One of the best techniques for fast exploring design options is through sketching thumbnails.  Sketch pictures, words and layout ideas in a free form associative way. Step back often and assess promising ideas for further development.

These sketches will help you compare layouts quickly or logo ideas, and eliminate the weak ones right away. The important thing to understand is that design sketching is NOT drawing. In fact if you can draw well, avoid doing it while sketching out for ideas, since a quality rendering might conceal behind it a weak idea.

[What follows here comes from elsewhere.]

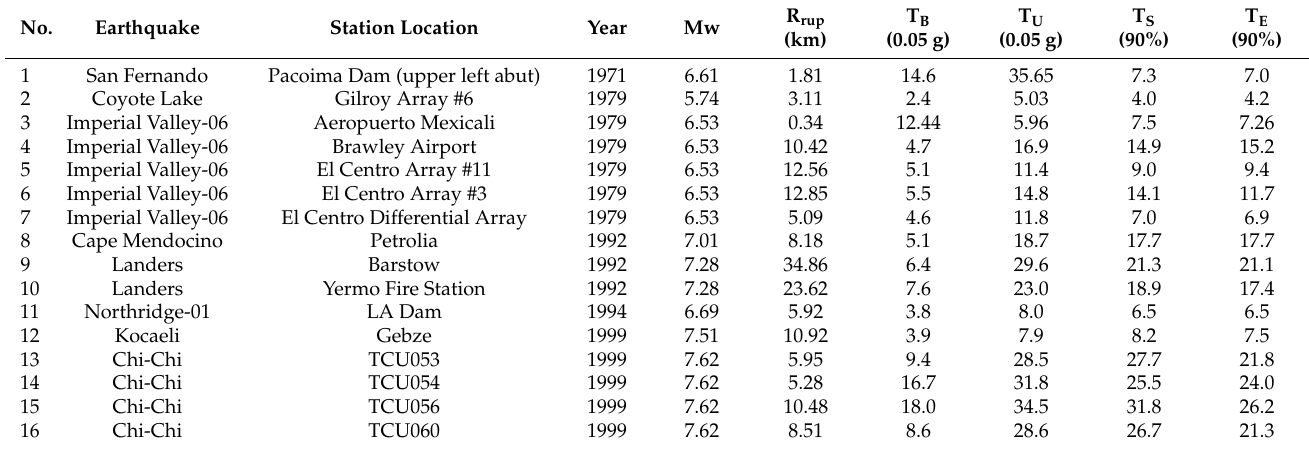
Table A1. The main information of 16 as-recorded NFGMs is considered in this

There are way more but i hope these will help you get started! You can find more in the related articles and our website!

9 comments
Web Outsourcing Gateway
Web Outsourcing Gateway

These ideas are noted, more reasons to give creativity another ways to come out. Especially arguing if the creativity is enough or not.

Homework Help
Homework Help

A great resource to systematically bring out the creativity of anyone. 

Simon Quance
Simon Quance

Read this 2 weeks ago - back for the fourth time. Great no nonsense resource for any creator - thanks Spyros.

Jody Urquhart
Jody Urquhart

Love these ideas. Especially the recombining and doing the opposite. I write everything down, every IDEa anytime it comes. eventually I mind map it nd combine it. Creativity is so fun.

Dale Perryman
Dale Perryman

I like Edward Debono's Six thinking hats. I also like A Whack On The Side Of the Head and A Kick In The Seat Of the Pants by Roger Van Oech. I also like The Creative Brain by Ned Hermann.

Spyros Thalassinos
Spyros Thalassinos

Thanks Simon! Indeed, this article has a long story. I had originally published this article in the first incarnation of "Make your ideas art" about a year ago as a 5 part series describing the whole design process. Sadly hosted in a free host back then, the site was locked down due to passing the free traffic limit.  It was re-published again in the Extend Graphics blog, while i worked there. It seems though they closed their website a few weeks after i left their company. Hopefully this version will be more lucky!

Spyros Thalassinos
Spyros Thalassinos

Thanks Dale! I'll have to check out some of them :) I am currently reading "Thinkertoys" it has a treasure trove of conventional and unconventional brainstorming techniques.